Chapter 104:
The Hero Who Shouldn’t Exist
The marshland shattered under the first strike.
A god of storms descended, his body a cyclone of lightning and cloud. His spear split the air, its tip glowing with centuries of worship. One thrust could level kingdoms.
Kael raised his sword. Shadow wrapped around steel, hungry, alive. The spear descended—only for Tsuyoi to snap reality sideways. The strike vanished, as though the god had stabbed into a history that no longer existed.
But the storm god did not falter. His form fractured, multiplying into echoes, lightning-born doubles circling Kael with bolts that split the fractured horizon.
Kael snarled. His body strained with every erasure, muscles burning, veins darkening. The weight of Tsuyoi gnawed at him—erasing gods was not like erasing mortals. Each use cut something deeper.

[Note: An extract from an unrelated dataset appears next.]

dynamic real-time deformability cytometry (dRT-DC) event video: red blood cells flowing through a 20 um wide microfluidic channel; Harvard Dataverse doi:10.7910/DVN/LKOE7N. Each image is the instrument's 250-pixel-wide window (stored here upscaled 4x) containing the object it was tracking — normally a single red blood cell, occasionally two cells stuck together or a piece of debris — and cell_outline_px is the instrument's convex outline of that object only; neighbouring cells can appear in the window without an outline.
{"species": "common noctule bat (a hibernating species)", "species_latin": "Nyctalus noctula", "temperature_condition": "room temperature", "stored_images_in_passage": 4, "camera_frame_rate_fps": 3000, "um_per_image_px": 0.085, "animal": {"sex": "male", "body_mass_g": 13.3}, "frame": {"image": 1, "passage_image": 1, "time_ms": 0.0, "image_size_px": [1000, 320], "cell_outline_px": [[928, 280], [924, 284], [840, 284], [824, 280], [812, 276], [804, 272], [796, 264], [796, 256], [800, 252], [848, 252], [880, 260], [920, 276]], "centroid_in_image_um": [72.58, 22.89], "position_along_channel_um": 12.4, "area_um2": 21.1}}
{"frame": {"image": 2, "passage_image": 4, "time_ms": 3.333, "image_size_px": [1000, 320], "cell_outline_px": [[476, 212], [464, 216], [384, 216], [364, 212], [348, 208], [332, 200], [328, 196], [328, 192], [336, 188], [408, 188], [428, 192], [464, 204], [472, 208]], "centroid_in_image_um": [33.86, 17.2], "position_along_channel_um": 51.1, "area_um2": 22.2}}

Then a new voice split the chaos.
The sea surged upward, forming into a colossal figure crowned with coral and tidal force. The god of oceans raised his trident, waves roaring higher than mountains.
“You undo flame. You undo storm. But can shadow erase the tide?”
Kael’s sword trembled in his grip, shadow sparking, his breath ragged. Yet his voice held steel.
“Try me.”
He slashed. The wave collapsed—not broken, not blocked, but forgotten, like water spilled from a history no one could recall. The ocean god staggered, his form flickering.
Aria screamed across the battlefield:
“Kael! Stop! Every erasure tears the seams of the world! You’re not just fighting gods—you’re unraveling everything!”
Kael’s reply was a whisper drowned in thunder.
“Good.”
The fire-crowned god lifted his hand again, his radiance now a storm of suns. Around him, the Pantheon readied their judgment.
And Kael, bleeding shadow, stood alone against the divine host.